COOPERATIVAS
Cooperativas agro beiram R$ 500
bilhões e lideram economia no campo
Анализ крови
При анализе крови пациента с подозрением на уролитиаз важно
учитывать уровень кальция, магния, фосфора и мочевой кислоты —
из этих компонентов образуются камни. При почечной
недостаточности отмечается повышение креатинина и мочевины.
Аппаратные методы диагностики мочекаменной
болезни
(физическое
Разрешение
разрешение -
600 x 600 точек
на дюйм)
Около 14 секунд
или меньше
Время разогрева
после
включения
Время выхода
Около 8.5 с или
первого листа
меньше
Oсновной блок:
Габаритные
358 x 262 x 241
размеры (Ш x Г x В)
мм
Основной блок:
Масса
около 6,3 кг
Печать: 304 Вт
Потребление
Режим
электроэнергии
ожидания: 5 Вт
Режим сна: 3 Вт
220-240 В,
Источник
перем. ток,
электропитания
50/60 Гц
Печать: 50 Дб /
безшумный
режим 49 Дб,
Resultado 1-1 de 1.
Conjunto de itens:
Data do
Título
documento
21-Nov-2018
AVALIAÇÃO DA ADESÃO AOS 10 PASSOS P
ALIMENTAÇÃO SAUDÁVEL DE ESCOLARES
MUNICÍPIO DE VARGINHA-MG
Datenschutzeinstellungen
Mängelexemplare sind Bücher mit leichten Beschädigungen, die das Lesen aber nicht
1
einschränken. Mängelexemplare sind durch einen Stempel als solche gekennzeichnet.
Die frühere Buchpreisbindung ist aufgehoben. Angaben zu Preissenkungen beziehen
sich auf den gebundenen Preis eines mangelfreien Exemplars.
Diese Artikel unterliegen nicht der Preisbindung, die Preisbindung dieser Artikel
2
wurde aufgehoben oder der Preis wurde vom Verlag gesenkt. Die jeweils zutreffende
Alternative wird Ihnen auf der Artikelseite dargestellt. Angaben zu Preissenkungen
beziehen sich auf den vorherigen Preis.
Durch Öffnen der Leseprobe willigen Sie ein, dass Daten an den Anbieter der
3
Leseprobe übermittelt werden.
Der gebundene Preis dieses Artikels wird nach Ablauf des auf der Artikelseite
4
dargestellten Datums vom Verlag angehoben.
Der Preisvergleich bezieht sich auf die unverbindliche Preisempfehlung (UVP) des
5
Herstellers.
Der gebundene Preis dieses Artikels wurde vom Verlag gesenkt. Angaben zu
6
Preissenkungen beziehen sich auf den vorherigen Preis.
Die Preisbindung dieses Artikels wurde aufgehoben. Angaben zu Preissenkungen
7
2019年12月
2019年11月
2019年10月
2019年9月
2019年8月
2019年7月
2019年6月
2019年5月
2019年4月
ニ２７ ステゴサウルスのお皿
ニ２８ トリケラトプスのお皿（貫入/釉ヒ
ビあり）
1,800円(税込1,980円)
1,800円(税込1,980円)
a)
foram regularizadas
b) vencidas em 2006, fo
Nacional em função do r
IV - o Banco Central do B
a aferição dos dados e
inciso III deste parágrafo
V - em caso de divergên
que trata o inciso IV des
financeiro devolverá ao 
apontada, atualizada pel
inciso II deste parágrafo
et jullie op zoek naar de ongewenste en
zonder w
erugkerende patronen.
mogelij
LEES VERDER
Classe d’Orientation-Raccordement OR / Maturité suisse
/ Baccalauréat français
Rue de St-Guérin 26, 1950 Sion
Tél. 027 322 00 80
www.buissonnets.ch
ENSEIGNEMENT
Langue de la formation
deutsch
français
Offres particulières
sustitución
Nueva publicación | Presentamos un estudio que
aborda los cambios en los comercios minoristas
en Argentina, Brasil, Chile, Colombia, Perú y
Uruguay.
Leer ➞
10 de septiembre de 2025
...
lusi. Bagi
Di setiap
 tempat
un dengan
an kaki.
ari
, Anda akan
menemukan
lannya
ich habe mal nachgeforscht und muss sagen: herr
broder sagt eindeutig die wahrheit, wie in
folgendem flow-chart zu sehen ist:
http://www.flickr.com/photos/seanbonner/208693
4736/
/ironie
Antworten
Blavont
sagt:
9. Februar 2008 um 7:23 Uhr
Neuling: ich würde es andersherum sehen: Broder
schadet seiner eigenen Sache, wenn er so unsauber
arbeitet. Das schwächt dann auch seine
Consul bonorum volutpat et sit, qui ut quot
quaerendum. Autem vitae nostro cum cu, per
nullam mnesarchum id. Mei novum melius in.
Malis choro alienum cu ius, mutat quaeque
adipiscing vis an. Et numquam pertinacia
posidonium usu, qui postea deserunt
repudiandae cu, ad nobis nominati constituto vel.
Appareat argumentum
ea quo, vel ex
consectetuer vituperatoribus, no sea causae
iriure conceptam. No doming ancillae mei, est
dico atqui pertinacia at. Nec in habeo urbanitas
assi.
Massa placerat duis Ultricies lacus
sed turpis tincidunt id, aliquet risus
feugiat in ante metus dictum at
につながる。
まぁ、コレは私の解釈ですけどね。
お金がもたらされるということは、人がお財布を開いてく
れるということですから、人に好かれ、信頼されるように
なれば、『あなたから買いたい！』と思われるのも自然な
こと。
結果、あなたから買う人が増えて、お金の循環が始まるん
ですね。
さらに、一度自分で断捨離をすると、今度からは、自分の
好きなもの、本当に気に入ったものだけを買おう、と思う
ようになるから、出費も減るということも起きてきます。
==
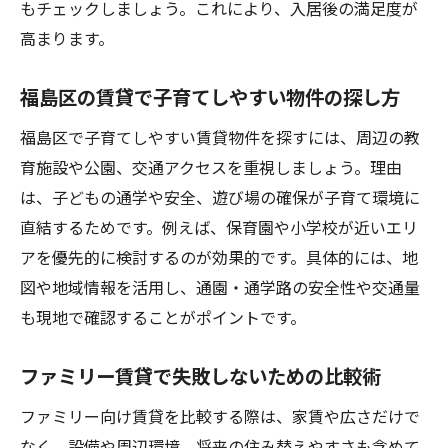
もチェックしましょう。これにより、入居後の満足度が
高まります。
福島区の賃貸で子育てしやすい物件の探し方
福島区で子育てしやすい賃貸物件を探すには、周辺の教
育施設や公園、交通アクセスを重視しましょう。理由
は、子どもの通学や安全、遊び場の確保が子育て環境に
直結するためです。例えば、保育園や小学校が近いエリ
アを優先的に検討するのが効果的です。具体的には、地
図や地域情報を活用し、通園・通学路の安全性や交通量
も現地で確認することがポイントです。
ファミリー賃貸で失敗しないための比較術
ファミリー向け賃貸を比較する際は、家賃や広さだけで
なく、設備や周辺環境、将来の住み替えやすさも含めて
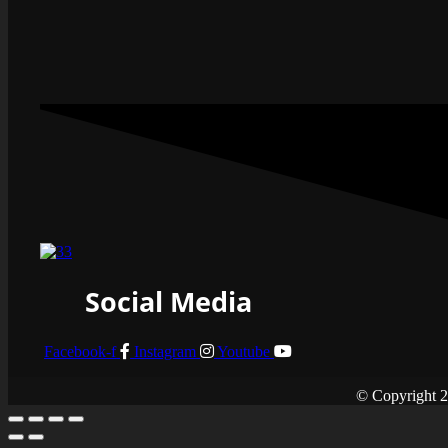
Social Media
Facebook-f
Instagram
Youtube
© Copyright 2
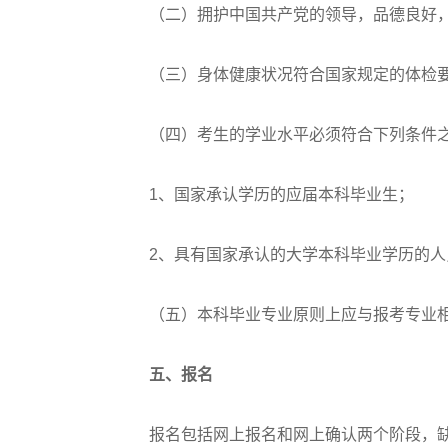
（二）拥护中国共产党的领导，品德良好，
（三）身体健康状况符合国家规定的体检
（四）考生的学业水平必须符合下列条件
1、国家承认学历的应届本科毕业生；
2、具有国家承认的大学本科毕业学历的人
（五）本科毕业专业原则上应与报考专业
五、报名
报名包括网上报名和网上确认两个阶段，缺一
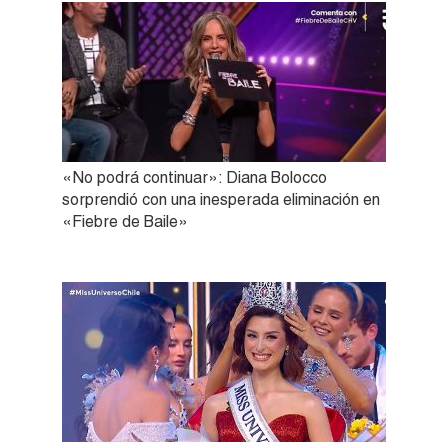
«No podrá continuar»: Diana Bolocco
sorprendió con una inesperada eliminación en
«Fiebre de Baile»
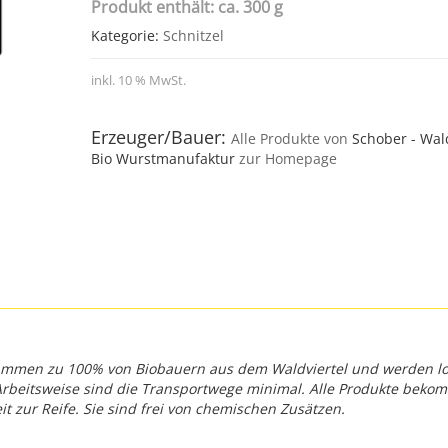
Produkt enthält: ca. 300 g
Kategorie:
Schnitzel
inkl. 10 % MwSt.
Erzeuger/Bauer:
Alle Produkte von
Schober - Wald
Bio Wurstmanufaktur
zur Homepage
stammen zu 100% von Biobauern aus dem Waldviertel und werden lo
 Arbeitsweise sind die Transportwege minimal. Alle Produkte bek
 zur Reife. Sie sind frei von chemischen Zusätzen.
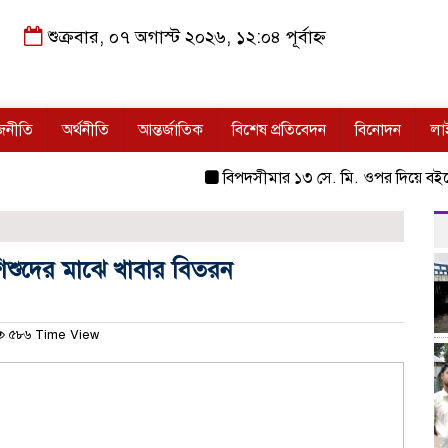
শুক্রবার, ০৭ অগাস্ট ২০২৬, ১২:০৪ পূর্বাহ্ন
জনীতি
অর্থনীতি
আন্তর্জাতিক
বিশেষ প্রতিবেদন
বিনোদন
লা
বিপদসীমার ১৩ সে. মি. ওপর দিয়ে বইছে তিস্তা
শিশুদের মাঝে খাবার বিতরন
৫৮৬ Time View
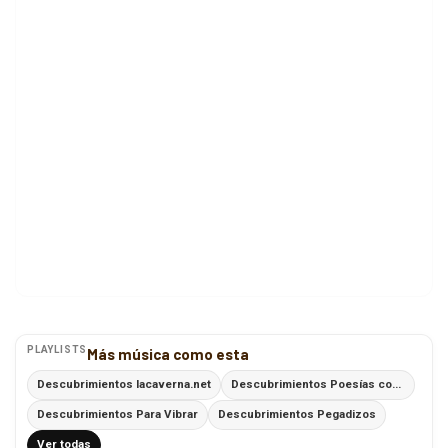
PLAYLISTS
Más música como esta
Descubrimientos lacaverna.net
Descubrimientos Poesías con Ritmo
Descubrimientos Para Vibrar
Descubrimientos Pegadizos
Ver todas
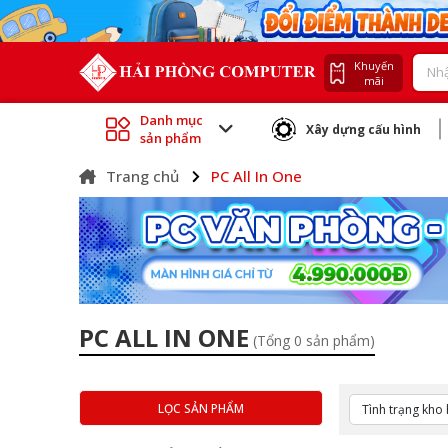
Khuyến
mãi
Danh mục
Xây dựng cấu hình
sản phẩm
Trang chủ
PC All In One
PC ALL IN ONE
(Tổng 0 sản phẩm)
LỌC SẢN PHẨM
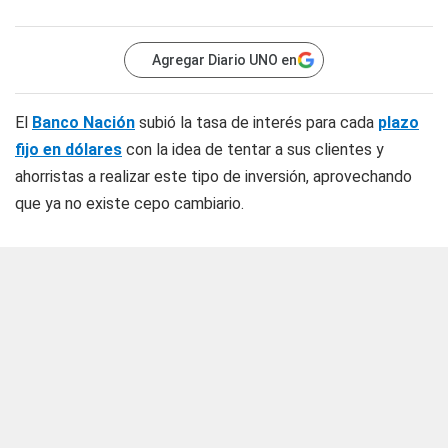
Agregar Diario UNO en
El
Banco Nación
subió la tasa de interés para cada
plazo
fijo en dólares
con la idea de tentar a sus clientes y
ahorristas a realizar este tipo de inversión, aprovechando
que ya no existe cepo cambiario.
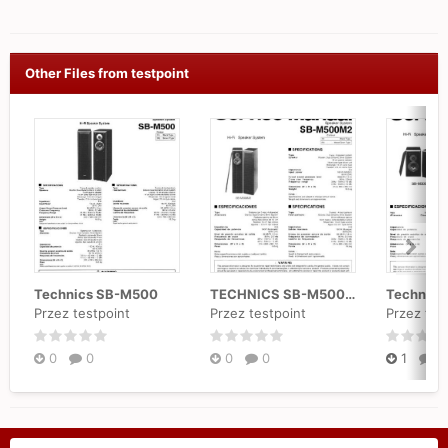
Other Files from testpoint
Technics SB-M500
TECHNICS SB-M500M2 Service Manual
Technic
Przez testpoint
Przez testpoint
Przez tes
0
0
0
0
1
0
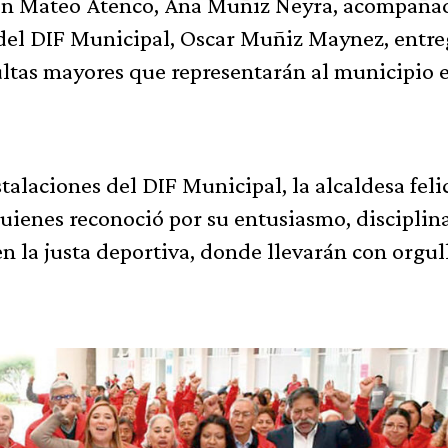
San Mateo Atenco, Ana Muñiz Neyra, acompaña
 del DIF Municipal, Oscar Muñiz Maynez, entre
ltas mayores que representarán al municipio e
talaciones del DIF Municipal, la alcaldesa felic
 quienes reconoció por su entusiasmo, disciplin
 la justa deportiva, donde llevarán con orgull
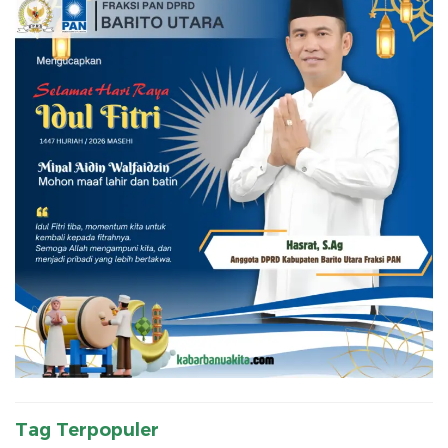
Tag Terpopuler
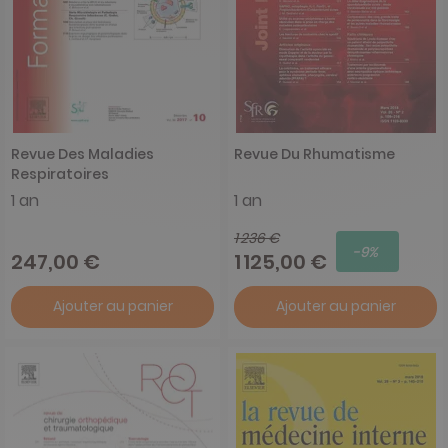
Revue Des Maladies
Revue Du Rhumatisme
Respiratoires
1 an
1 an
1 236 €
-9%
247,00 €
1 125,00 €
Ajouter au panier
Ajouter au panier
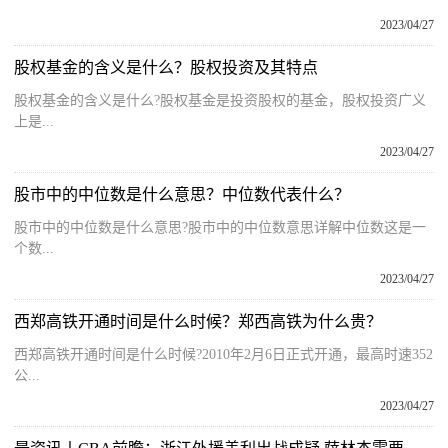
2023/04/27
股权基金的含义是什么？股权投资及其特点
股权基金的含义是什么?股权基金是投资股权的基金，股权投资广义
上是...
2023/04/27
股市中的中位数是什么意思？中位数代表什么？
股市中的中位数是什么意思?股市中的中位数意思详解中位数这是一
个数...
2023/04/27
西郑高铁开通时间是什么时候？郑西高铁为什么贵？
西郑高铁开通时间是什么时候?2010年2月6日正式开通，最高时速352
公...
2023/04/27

PROBLEM TO SOLVE:
Return the lines above from the one with "ファミリー賃貸で失敗しないための比較術" through the one with "San Mateo Atenco, Ana Muñiz Neyra, acompaña", verbatim and nothing else. Omit every picture.

WRITTEN RESPONSE:
ファミリー賃貸で失敗しないための比較術
ファミリー向け賃貸を比較する際は、家賃や広さだけで
なく、設備や周辺環境、将来の住み替えやすさも含めて
Social Media
Facebook-f
Instagram
Youtube
© Copyright 2
（二）拥护中国共产党的领导，品德良好，
（三）身体健康状况符合国家规定的体检
（四）考生的学业水平必须符合下列条件
1、国家承认学历的应届本科毕业生；
2、具有国家承认的大学本科毕业学历的人
（五）本科毕业专业原则上应与报考专业
五、报名
报名包括网上报名和网上确认两个阶段，缺一
«No podrá continuar»: Diana Bolocco
sorprendió con una inesperada eliminación en
«Fiebre de Baile»
Produkt enthält: ca. 300 g
Kategorie:
Schnitzel
inkl. 10 % MwSt.
Erzeuger/Bauer:
Alle Produkte von
Schober - Wald
Bio Wurstmanufaktur
zur Homepage
stammen zu 100% von Biobauern aus dem Waldviertel und werden lo
 Arbeitsweise sind die Transportwege minimal. Alle Produkte bek
 zur Reife. Sie sind frei von chemischen Zusätzen.
শুক্রবার, ০৭ অগাস্ট ২০২৬, ১২:০৪ পূর্বাহ্ন
জনীতি
অর্থনীতি
আন্তর্জাতিক
বিশেষ প্রতিবেদন
বিনোদন
লা
বিপদসীমার ১৩ সে. মি. ওপর দিয়ে বইছে তিস্তা
শিশুদের মাঝে খাবার বিতরন
৫৮৬ Time View
PLAYLISTS
Más música como esta
Descubrimientos lacaverna.net
Descubrimientos Poesías con Ritmo
Descubrimientos Para Vibrar
Descubrimientos Pegadizos
Ver todas
Khuyến
mãi
Danh mục
Xây dựng cấu hình
sản phẩm
Trang chủ
PC All In One
PC ALL IN ONE
(Tổng 0 sản phẩm)
LỌC SẢN PHẨM
Agregar Diario UNO en
El
Banco Nación
subió la tasa de interés para cada
plazo
fijo en dólares
con la idea de tentar a sus clientes y
ahorristas a realizar este tipo de inversión, aprovechando
que ya no existe cepo cambiario.
Other Files from testpoint
Technics SB-M500
TECHNICS SB-M500M2 Service Manual
Technic
Przez testpoint
Przez testpoint
Przez tes
0
0
0
0
1
0
San Mateo Atenco, Ana Muñiz Neyra, acompaña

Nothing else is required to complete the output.